#### Work order:
For this item, repeat the material exactly while omitting its pictures.

*** Opening of Supplied records ***

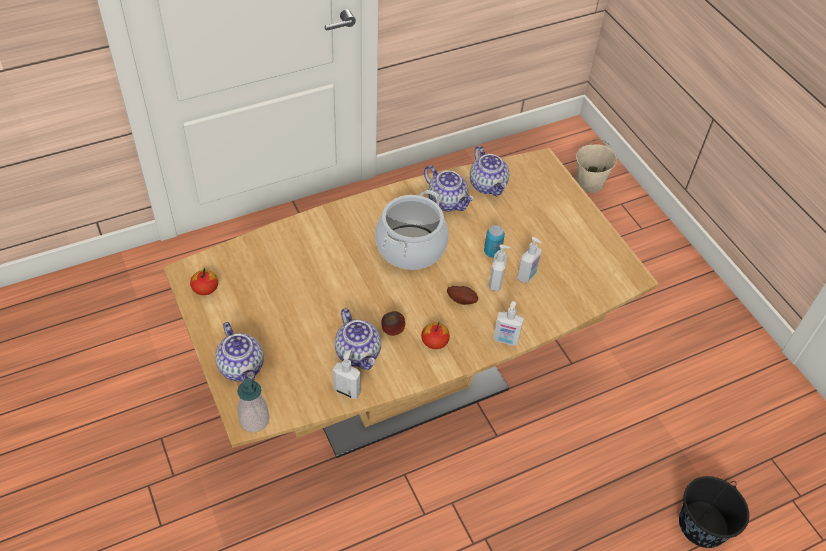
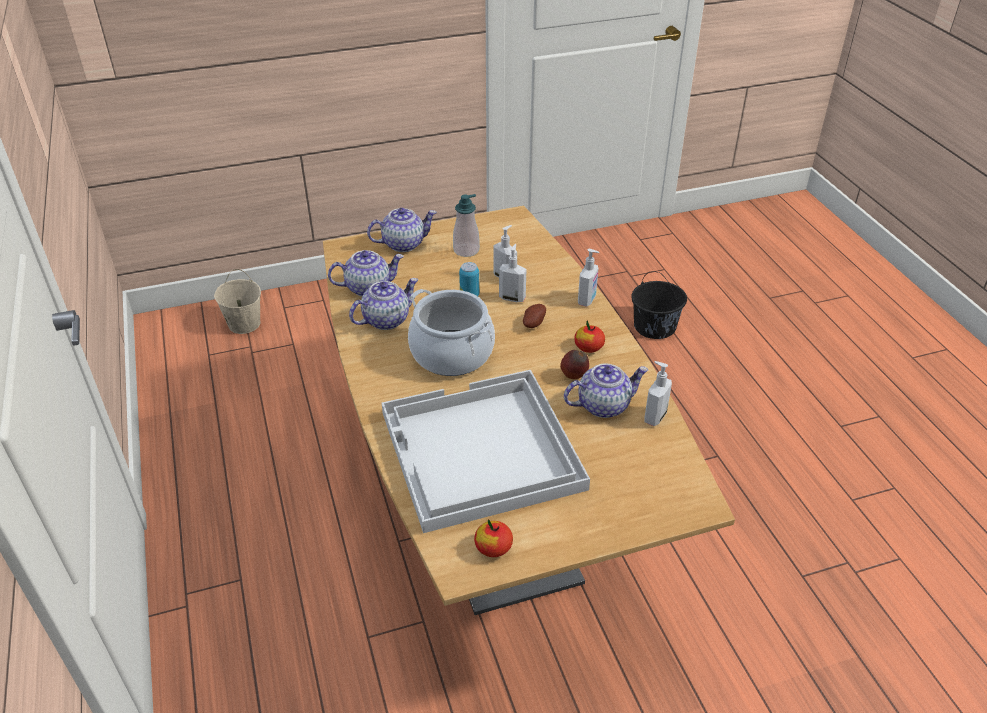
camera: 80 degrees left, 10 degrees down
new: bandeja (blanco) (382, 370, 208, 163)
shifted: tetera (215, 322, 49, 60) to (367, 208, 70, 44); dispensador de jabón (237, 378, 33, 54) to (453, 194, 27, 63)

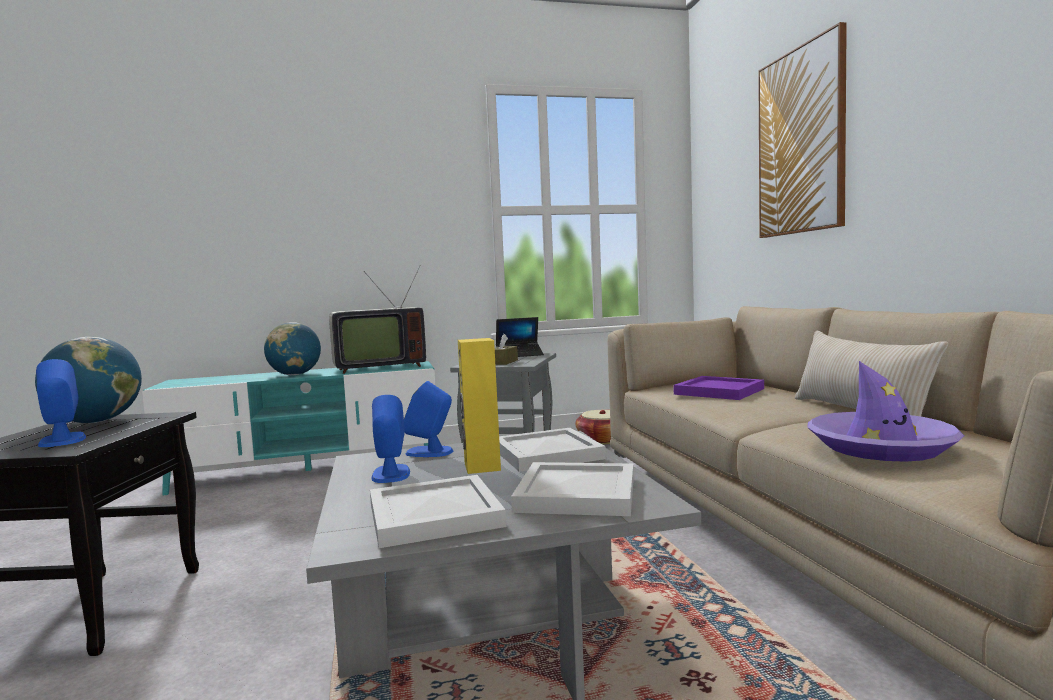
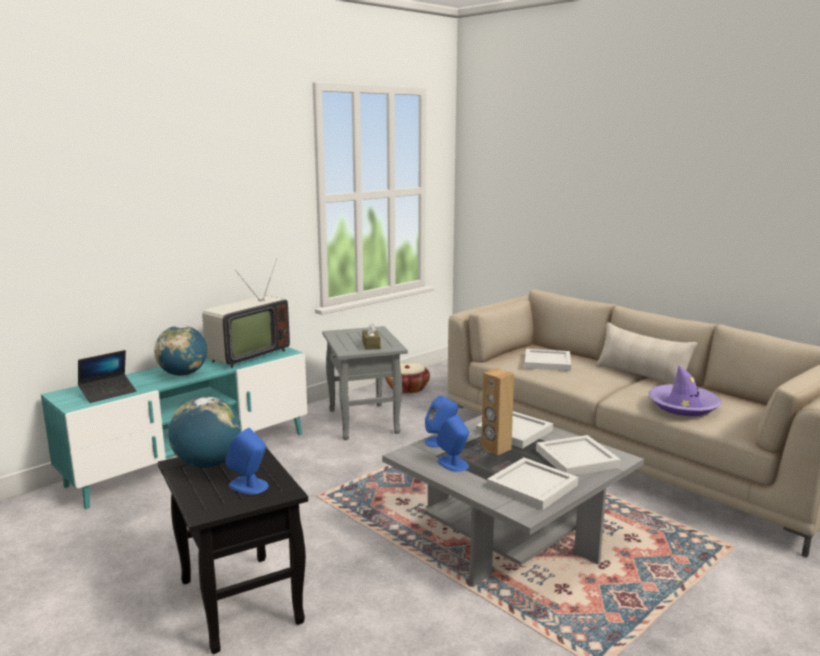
camera: 30 degrees left, 10 degrees up
gone: cuadro (758, 22, 89, 216)
shifted: portátil (496, 317, 48, 40) to (78, 350, 59, 53)
repainted: altavoz (amarillo) (458, 338, 43, 136) to altavoz (marrón) (481, 368, 33, 87); bandeja (morado) (673, 376, 91, 24) to bandeja (blanco) (524, 349, 47, 22)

*** Close of Supplied records ***

#### Answer section:
camera: 80 degrees left, 10 degrees down
new: bandeja (blanco) (382, 370, 208, 163)
shifted: tetera (215, 322, 49, 60) to (367, 208, 70, 44); dispensador de jabón (237, 378, 33, 54) to (453, 194, 27, 63)

camera: 30 degrees left, 10 degrees up
gone: cuadro (758, 22, 89, 216)
shifted: portátil (496, 317, 48, 40) to (78, 350, 59, 53)
repainted: altavoz (amarillo) (458, 338, 43, 136) to altavoz (marrón) (481, 368, 33, 87); bandeja (morado) (673, 376, 91, 24) to bandeja (blanco) (524, 349, 47, 22)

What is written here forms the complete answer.